One pulled out a stolen firearm.
A child screamed.
Takumi moved.
Reality bent.
A field of pale-blue gears spiraled outward from his body, rewriting matter and physics. The gun evaporated—disassembled into harmless components mid-air. The fleeing men froze, suspended in a blue lattice of conceptual force.
Takumi's voice echoed—not loud, but absolute.
"No violence.
Not here.
Not in my world."
The gears turned once—and gently placed the men back onto solid ground.
They collapsed, shaken but unharmed.
The crowd stared.
The children who watched were not afraid. Instead, they felt protected.
Takumi turned away without another word.
But the demonstration spread through the population like wildfire:
He can rewrite reality.
He does not kill without need.
He protects.
A god who chooses restraint.
A king who refuses a throne.
A builder who demands peace.
❖ Later That Night — Slice of Life Chaos
The settlement was peaceful.
Families moved into their new homes. Cursed children rolled on soft beds, squealing. Kitchens auto-cooked meals using Takumi's nutritional models. Water was clean; toilets actually worked; robots dusted the furniture like doting grandparents.
But the chat group?
Chaos.
Chika Fujiwara:
[TAKUMI!! WHY IS MY HOUSE SO BIG?!]
[WHY DOES MY SHOWER HAVE 12 SETTINGS?!]
[WHAT IS A "GRAVITY MASSAGE" AND WHY DID IT ALMOST LAUNCH ME INTO THE CEILING?!]
Sagiri:
[Um… the auto-drawing desk moved by itself and tried helping me draw. I screamed.]
[It apologized. Politely. What do I do??]
Bronya:
[Your robots are overachieving.]
[I approve.]
Akeno:
[Ara~ my house literally floated three meters off the ground to greet me. It bowed.]
[It bowed, Takumi-kun.]
Megumi Kato:
[My apartment gave me tea when I walked in. It tastes good. I accept this fate.]
Takumi massaged his temple.
He'd over-programmed the hospitality modules.
"My bad."
❖ Final Scene — A Civilization Takes Its First Breath
By the time the stars had filled the sky, quiet settled over the valley. Street lamps glowed with soft warmth, like floating candle-flames. Children slept. Adults unpacked. Robots hummed their quiet routines.
Takumi stepped onto the balcony of his mountain villa.
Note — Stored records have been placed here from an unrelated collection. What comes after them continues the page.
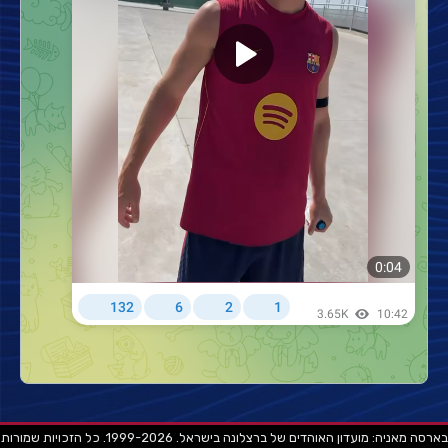
בארסה מאניה: מועדון האוהדים של ברצלונה בישראל. 1999-2026. כל הזכויות שמורות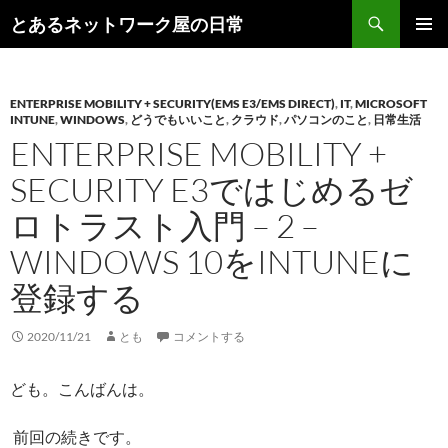
コ
検
とあるネットワーク屋の日常
ン
索
メインメ
テ
ニュー
ン
ENTERPRISE MOBILITY + SECURITY(EMS E3/EMS DIRECT)
,
IT
,
MICROSOFT
ツ
INTUNE
,
WINDOWS
,
どうでもいいこと
,
クラウド
,
パソコンのこと
,
日常生活
へ
ENTERPRISE MOBILITY +
ス
キ
SECURITY E3ではじめるゼ
ッ
ロトラスト入門 – 2 –
プ
WINDOWS 10をINTUNEに
登録する
2020/11/21
とも
コメントする
ども。こんばんは。
前回の続きです。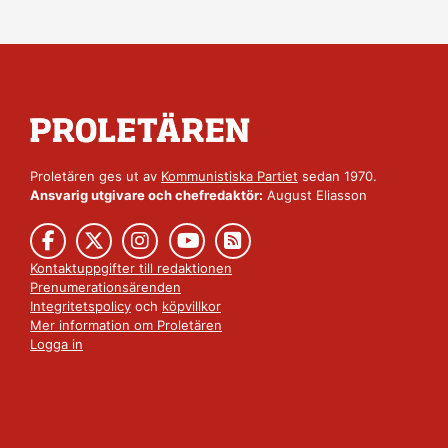
Proletären ges ut av
Kommunistiska Partiet
sedan 1970.
Ansvarig utgivare och chefredaktör:
August Eliasson
Kontaktuppgifter till redaktionen
Prenumerationsärenden
Integritetspolicy
och
köpvillkor
Mer information om Proletären
Logga in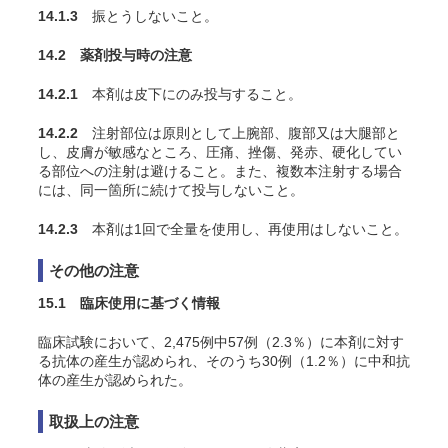
14.1.3
振とうしないこと。
14.2 薬剤投与時の注意
14.2.1
本剤は皮下にのみ投与すること。
14.2.2
注射部位は原則として上腕部、腹部又は大腿部と
し、皮膚が敏感なところ、圧痛、挫傷、発赤、硬化してい
る部位への注射は避けること。また、複数本注射する場合
には、同一箇所に続けて投与しないこと。
14.2.3
本剤は1回で全量を使用し、再使用はしないこと。
その他の注意
15.1 臨床使用に基づく情報
臨床試験において、2,475例中57例（2.3％）に本剤に対す
る抗体の産生が認められ、そのうち30例（1.2％）に中和抗
体の産生が認められた。
取扱上の注意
Below him, the city pulsed with gentle light—alive, thriving, hopeful.
A world reborn.
His world.
But as he gazed upward, the sky shimmered faintly.
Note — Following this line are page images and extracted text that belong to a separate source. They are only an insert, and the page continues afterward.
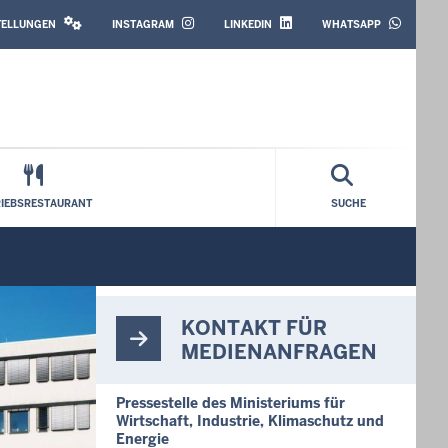
SOCIAL
MEDIA
STELLUNGEN
INSTAGRAM
LINKEDIN
WHATSAPP
RIEBSRESTAURANT
SUCHE
KONTAKT FÜR
MEDIENANFRAGEN
Pressestelle des Ministeriums für
Wirtschaft, Industrie, Klimaschutz und
Energie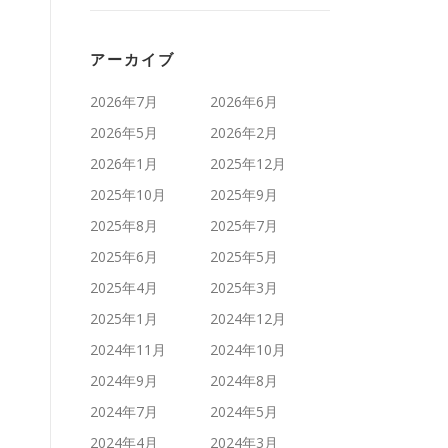
アーカイブ
2026年7月
2026年6月
2026年5月
2026年2月
2026年1月
2025年12月
2025年10月
2025年9月
2025年8月
2025年7月
2025年6月
2025年5月
2025年4月
2025年3月
2025年1月
2024年12月
2024年11月
2024年10月
2024年9月
2024年8月
2024年7月
2024年5月
2024年4月
2024年3月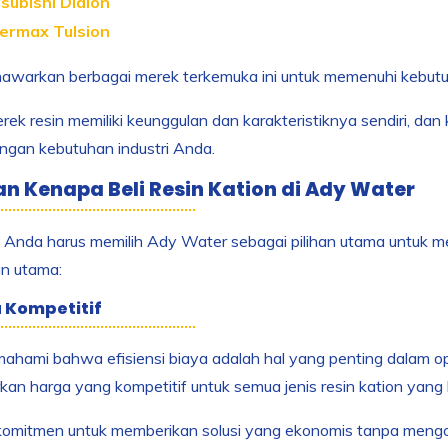
subishi Diaion
ermax Tulsion
awarkan berbagai merek terkemuka ini untuk memenuhi kebutuh
rek resin memiliki keunggulan dan karakteristiknya sendiri, d
ngan kebutuhan industri Anda.
an Kenapa Beli Resin Kation di Ady Water
nda harus memilih Ady Water sebagai pilihan utama untuk mem
an utama:
a Kompetitif
hami bahwa efisiensi biaya adalah hal yang penting dalam oper
n harga yang kompetitif untuk semua jenis resin kation yang 
komitmen untuk memberikan solusi yang ekonomis tanpa mengor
A ripple of Imaginary energy.
Something—or someone—far away had taken notice of the new civilization's awakening.
He felt their gaze.
He ignored it.
For now.
Takumi exhaled and whispered to the empty air:
"Let's see what kind of future you all build."
The city continued to glow, each window a tiny star.
Each child a seed of tomorrow.
Civilization Generation: Phase One — Complete.